| Literature DB >> 21694914 |
James B Wetmore1, L Darryl Quarles.
Abstract
There is a growing understanding of the pathophysiology of secondary hyperparathyroidism (SHPT) and a recent emergence of new agents for SHPT treatment in patients with advanced kidney disease. At the same time, appreciation that mineral metabolic derangements promote vascular calcification and contribute to excess mortality, along with recognition of potentially important "non-classical" actions of vitamin D, have prompted the nephrology community to reexamine the use of various SHPT treatments, such as activated vitamin D sterols, phosphate binders, and calcimimetics. In this review, the evidence for treatment of SHPT with calcimimetics and vitamin D analogs is evaluated, with particular consideration given to recent clinical trials that have reported encouraging findings with cinacalcet use. Additionally, several controversies in the pathogenesis and treatment of SHPT are explored.

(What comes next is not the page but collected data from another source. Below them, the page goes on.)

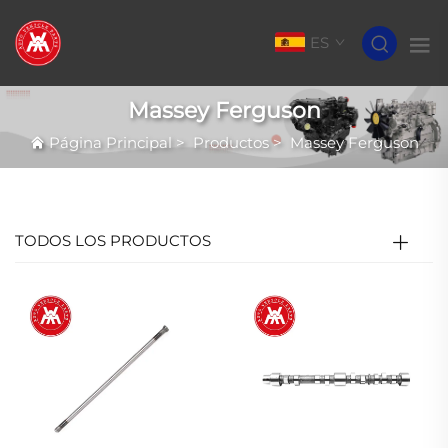
ES
Massey Ferguson
Página Principal
>
Productos
>
Massey Ferguson
TODOS LOS PRODUCTOS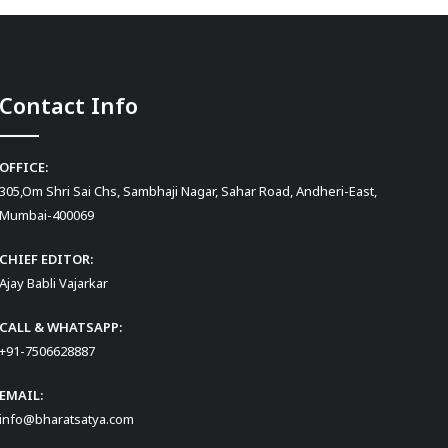
Contact Info
OFFICE:
305,Om Shri Sai Chs, Sambhaji Nagar, Sahar Road, Andheri-East,
Mumbai-400069
CHIEF EDITOR:
Ajay Babli Vajarkar
CALL & WHATSAPP:
+91-7506628887
EMAIL:
info@bharatsatya.com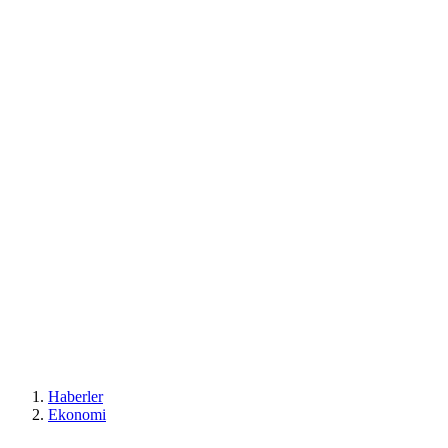
Haberler
Ekonomi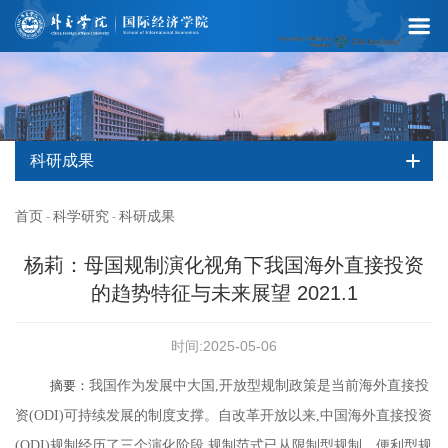
科研成果
首页
科学研究
科研成果
-
-
杨莉：母国规制演化视角下我国海外直接投资
的趋势特征与未来展望 2021.1
时间:2025-05-06
摘要：
我国作为发展中大国,开放型规制政策是当前海外直接投
资(ODI)可持续发展的制度支撑。自改革开放以来,中国海外直接投资
(ODI)规制经历了三个演化阶段,规制范式已从限制型规制、便利型规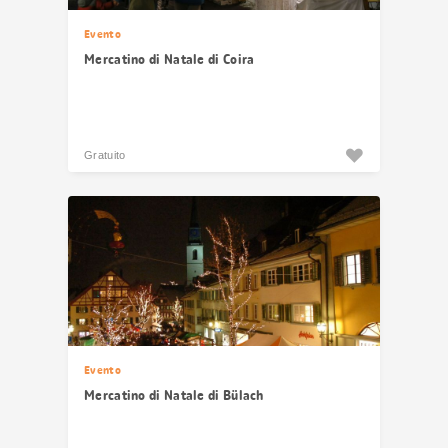
Evento
Mercatino di Natale di Coira
Gratuito
Evento
Mercatino di Natale di Bülach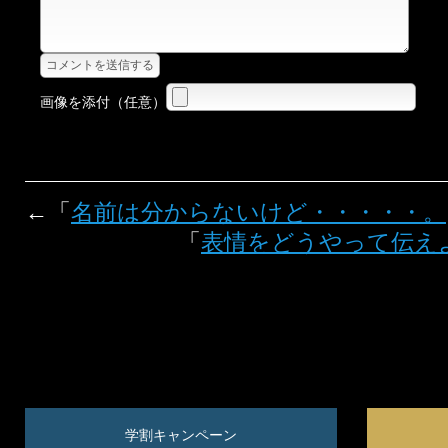
画像を添付（任意）
←「
名前は分からないけど・・・・・。
「
表情をどうやって伝え
学割キャンペーン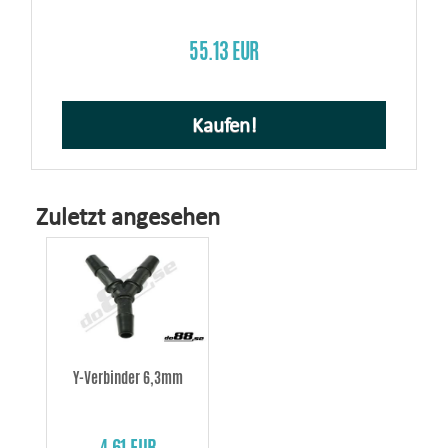
55.13 EUR
Kaufen!
Zuletzt angesehen
Y-Verbinder 6,3mm
4.61 EUR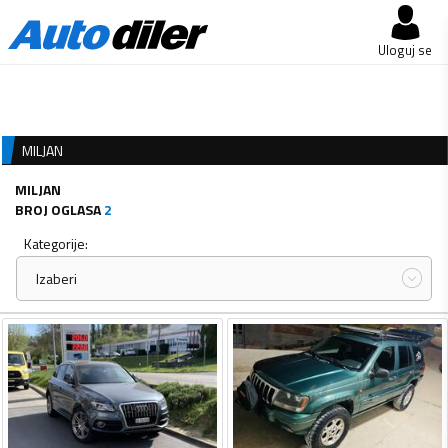
Uloguj se
MILJAN
MILJAN
BROJ OGLASA
2
Kategorije:
Izaberi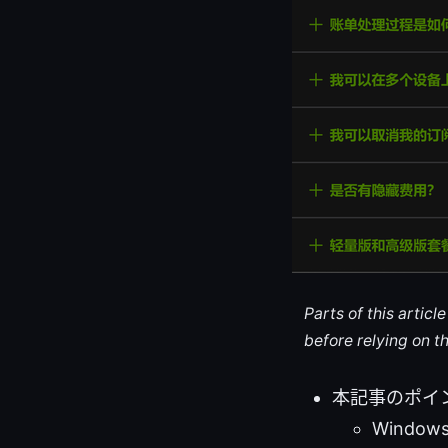
Parts of this artic
before relying on t
本記事のポイ
Windo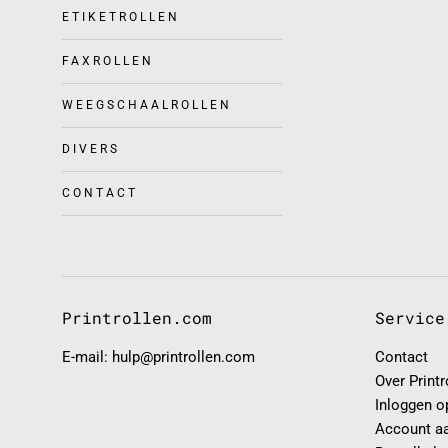
ETIKETROLLEN
FAXROLLEN
WEEGSCHAALROLLEN
DIVERS
CONTACT
Printrollen.com
Service
E-mail: hulp@printrollen.com
Contact
Over Print
Inloggen o
Account a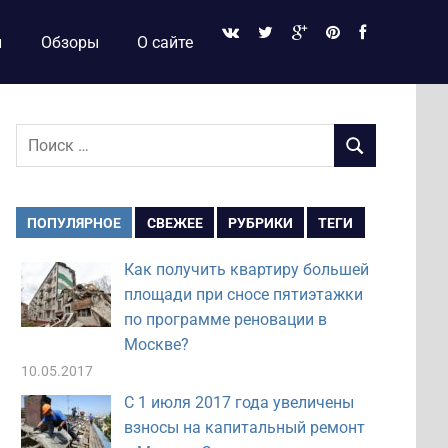
и
Обзоры
О сайте
Поиск
ПОИСК
для:
ПОПУЛЯРНОЕ
СВЕЖЕЕ
РУБРИКИ
ТЕГИ
Как получить квартиру большей
площади при сносе пятиэтажки
по программе реновации в
Москве?
10.05.2017
С 1 июля 2017 года увеличены
взносы на капитальный ремонт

The proposition that calcitriol deficiency is a true pathological state is challenged, the relative importance of the vitamin D receptor and the calcium sensing receptor in parathyroid gland function is summarized, and the potential relevance of non-classical actions of vitamin D for patients with advanced renal disease is examined. Taken collectively, the balance of evidence now supports a treatment paradigm in which calcimimetics are the most appropriate primary treatment for SHPT in the majority of end stage renal disease patients, but which nevertheless acknowledges an important role for modest doses of activated vitamin D sterols.Entities:
Keywords: calcimimetics; calcium sensing receptor; kidney disease; secondary hyperparathyroidism; vitamin D; vitamin D receptor
Year: 2008 PMID: 21694914 PMCID: PMC3108756 DOI: 10.2147/ijnrd.s4368
Source DB: PubMed Journal: Int J Nephrol Renovasc Dis ISSN: 1178-7058
Figure 1Competing therapeutic strategies for treatment of secondary hyperparathyroidism, with advantages and disadvantages.
Abbreviations: PTH, parathyroid hormone; SHPT, secondary hyperparathyroidism.